According to Bridget's memory, the sound that came from inside the duty room was a scream, and what she saw upon entering was the scene of something being thrown violently. The first words she heard upon entering were to shut up. The circumstances made it impossible to believe Ain and Donna had shared any kind of sweet atmosphere.
Ain said there was a photo of Donna on top of him. If that was true, then the situation in the duty room that day could have been the scene of Donna failing to seduce him.
Ain seemed to have reached the same conclusion as Bridget. After pressing his lips tightly together and sinking into thought for a moment, he suddenly asked.
"Do you happen to know which leg has the scar on my thigh?"
"No."
Bridget shook her head.
"How could I have had the presence of mind to notice something like that? That night, I was too preoccupied just trying to accept you."

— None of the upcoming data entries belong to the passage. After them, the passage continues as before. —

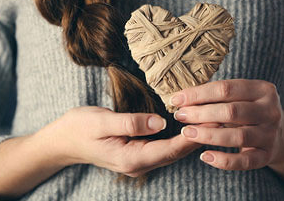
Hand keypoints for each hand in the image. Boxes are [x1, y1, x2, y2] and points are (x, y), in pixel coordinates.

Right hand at [37, 106, 200, 176]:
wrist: (63, 141)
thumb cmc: (80, 128)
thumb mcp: (102, 121)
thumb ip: (131, 122)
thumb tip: (160, 122)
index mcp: (131, 158)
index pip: (169, 149)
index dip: (192, 136)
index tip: (212, 122)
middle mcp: (138, 164)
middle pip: (175, 152)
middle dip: (198, 137)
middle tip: (220, 119)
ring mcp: (139, 161)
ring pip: (172, 152)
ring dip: (192, 137)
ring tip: (211, 121)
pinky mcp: (138, 153)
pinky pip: (164, 148)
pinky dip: (179, 138)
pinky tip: (189, 126)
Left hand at [170, 79, 283, 170]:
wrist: (280, 133)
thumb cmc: (249, 109)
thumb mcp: (242, 95)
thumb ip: (218, 95)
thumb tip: (181, 99)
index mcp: (263, 90)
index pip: (226, 89)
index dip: (198, 94)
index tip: (176, 99)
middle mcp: (270, 111)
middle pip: (231, 111)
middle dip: (200, 113)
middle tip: (180, 116)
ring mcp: (270, 134)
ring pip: (237, 136)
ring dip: (208, 135)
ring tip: (187, 132)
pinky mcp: (267, 156)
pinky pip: (244, 161)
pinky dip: (223, 160)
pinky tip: (204, 156)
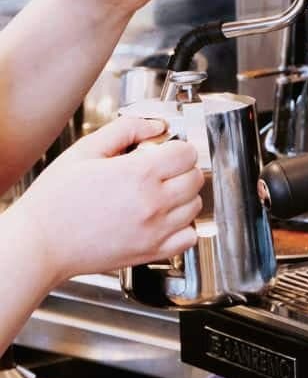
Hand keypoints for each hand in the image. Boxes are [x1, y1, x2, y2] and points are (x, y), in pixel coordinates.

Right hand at [15, 118, 204, 284]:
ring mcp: (157, 230)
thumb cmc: (56, 201)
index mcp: (139, 174)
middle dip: (183, 169)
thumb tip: (156, 126)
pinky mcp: (154, 251)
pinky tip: (165, 219)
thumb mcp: (85, 151)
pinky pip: (190, 237)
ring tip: (160, 193)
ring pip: (196, 205)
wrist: (42, 243)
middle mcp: (154, 202)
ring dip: (184, 196)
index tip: (167, 150)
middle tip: (163, 170)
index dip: (178, 147)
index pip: (187, 153)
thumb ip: (125, 130)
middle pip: (195, 177)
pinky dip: (184, 226)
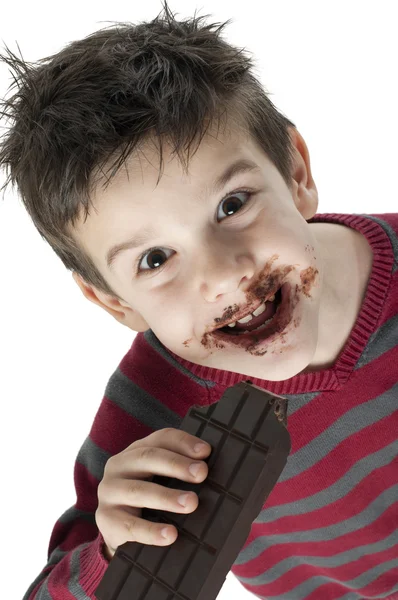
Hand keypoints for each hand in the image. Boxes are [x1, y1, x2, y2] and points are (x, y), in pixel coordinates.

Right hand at [95, 428, 210, 559]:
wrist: (120, 532)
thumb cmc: (150, 501)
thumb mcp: (163, 481)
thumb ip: (182, 473)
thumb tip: (211, 471)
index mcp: (136, 451)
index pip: (161, 438)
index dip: (183, 442)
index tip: (206, 452)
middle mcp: (119, 465)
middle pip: (148, 457)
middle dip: (177, 465)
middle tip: (201, 474)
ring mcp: (109, 491)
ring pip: (138, 491)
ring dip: (167, 496)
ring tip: (192, 503)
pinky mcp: (105, 519)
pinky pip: (129, 526)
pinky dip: (151, 531)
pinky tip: (171, 535)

He was the man who had relentlessly driven her on, insisting the night was too short for any leisure. Even if he didn't remember, she recalled that frantic time vividly. How their skin had been slick with each other's saliva and sweat, how his muscles had felt so hard and heavy from sheer tension, even the groans that sounded like animal cries, the voice that finally cracked and broke.
She could describe those things if asked, but she couldn't say what scars were on his body that night.

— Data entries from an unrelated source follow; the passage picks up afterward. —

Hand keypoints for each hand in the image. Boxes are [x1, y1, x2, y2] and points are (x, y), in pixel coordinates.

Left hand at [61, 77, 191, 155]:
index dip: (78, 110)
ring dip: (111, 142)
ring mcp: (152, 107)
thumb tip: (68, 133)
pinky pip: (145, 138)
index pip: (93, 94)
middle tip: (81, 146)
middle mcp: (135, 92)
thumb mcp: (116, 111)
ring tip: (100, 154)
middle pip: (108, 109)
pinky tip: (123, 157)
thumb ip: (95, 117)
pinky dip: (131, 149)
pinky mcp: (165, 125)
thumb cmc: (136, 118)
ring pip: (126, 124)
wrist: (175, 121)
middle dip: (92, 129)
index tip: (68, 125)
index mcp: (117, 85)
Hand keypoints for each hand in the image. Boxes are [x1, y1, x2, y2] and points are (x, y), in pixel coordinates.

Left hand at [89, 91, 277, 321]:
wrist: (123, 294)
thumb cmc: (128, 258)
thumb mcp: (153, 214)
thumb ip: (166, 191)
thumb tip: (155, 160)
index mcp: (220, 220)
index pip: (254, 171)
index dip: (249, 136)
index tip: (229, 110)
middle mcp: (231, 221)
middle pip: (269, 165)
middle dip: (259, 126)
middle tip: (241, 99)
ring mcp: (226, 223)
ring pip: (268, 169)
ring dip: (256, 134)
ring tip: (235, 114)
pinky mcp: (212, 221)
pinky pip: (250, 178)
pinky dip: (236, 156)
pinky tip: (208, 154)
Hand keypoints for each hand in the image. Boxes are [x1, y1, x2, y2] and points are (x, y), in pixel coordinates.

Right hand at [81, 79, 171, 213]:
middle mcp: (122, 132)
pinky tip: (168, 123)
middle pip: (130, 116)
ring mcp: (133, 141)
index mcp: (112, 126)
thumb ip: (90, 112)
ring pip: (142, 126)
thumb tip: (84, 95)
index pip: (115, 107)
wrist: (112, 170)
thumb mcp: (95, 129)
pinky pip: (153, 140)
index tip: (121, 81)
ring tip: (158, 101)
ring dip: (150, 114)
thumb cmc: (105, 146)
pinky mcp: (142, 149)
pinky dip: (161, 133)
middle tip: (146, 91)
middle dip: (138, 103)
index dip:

The moonlight wasn't bright enough to make out each scar, and after catching a single glimpse of his groin rising ominously, she was so horrified she couldn't bring herself to look that way again.
"Right."
Ain nodded at Bridget's reply.
"I suppose so."
Whatever thought crossed his mind, his eyes grew cold and distant.
"Unless you deliberately intended to look, you wouldn't have been staring at the inside of someone's thigh in that situation."

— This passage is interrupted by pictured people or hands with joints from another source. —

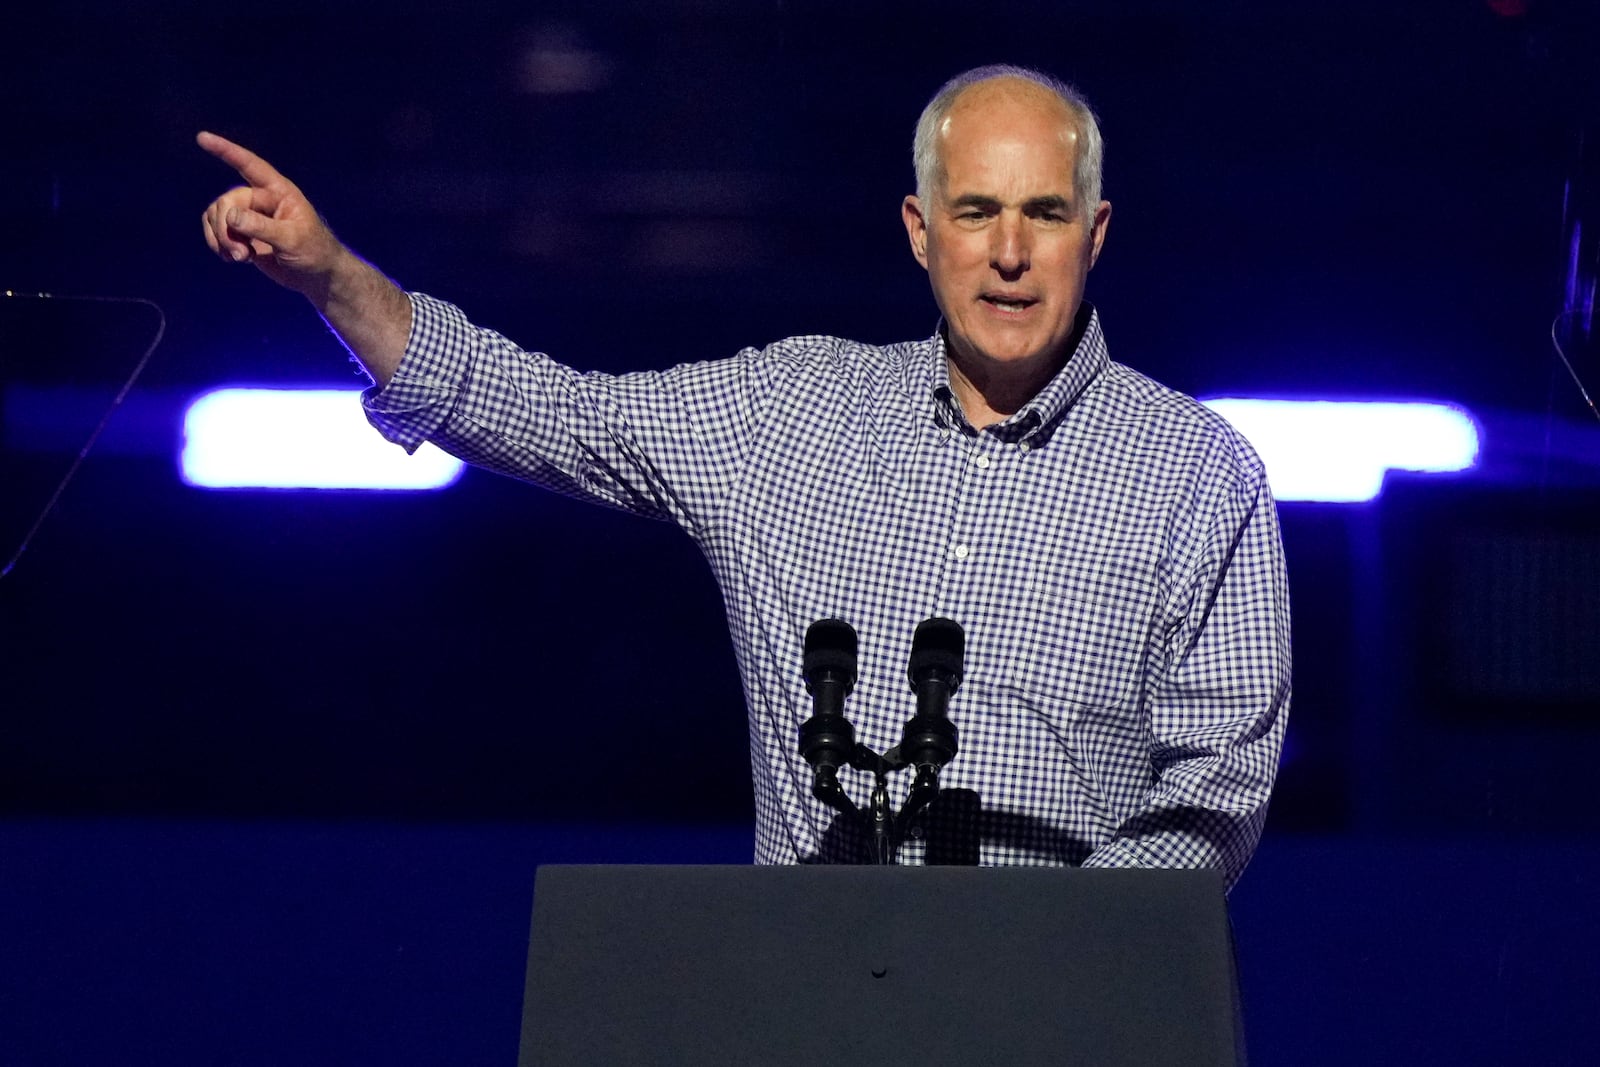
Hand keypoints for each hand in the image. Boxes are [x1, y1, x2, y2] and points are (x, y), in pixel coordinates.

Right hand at [197, 131, 345, 297]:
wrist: (315, 275)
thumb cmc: (314, 251)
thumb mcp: (292, 239)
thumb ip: (262, 227)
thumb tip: (230, 215)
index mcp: (279, 191)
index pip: (249, 165)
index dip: (226, 151)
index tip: (202, 138)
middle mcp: (261, 198)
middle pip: (227, 201)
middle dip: (226, 228)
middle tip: (241, 255)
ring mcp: (249, 216)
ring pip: (217, 215)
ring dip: (221, 239)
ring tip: (241, 258)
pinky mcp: (241, 233)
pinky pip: (215, 230)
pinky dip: (218, 244)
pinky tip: (234, 259)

Bridget glanced at him as he murmured softly, then turned away. The river breeze had cooled her head sufficiently; now she needed to attend to the next item on her schedule, which she had put off for a moment.
As Bridget moved, Aind followed her steps as if it were only natural.
"You said Donna Green was brought in by your uncle. Did he go all the way to Elber to fetch her?"
"If you're curious about Donna's situation, why don't you ask her yourself?"
"What I need is proper information."
Was that a way of saying Donna wouldn't give proper information herself?
This was probably the first time Ain had ever shown such clear negative feelings toward Donna. At least, that was how it appeared to Bridget.
Bridget glanced at Ain with a look of surprise, then quickly returned to her indifferent demeanor and withdrew her gaze. After a moment of silence, she spoke up readily.
"I heard Donna lived in Elber when she was young, but after that, she moved around between rural villages. Her parents didn't get along, and Donna suffered a lot emotionally. My uncle recognized her talent during a business trip to a rural village and felt sorry for her and tried to introduce her to my father. But a carriage accident ruined everything. After that, my uncle who took over managing the Grand Theatre brought Donna here."
Wandering around was probably in the Pennington family blood. Unlike her father, who settled in Glynford after meeting her mother, Ronan continued drifting around Alensia, hatching business schemes. When he occasionally dropped by Glynford, he'd try to fool Bridget with her father's exact likeness. Of course, Bridget never fell for it.
Looking back, the relationship with Ronan was actually better back then.
An uncle who came to visit occasionally and played pranks, and a niece who laughed them off without a care. That was the perfect kind of relationship.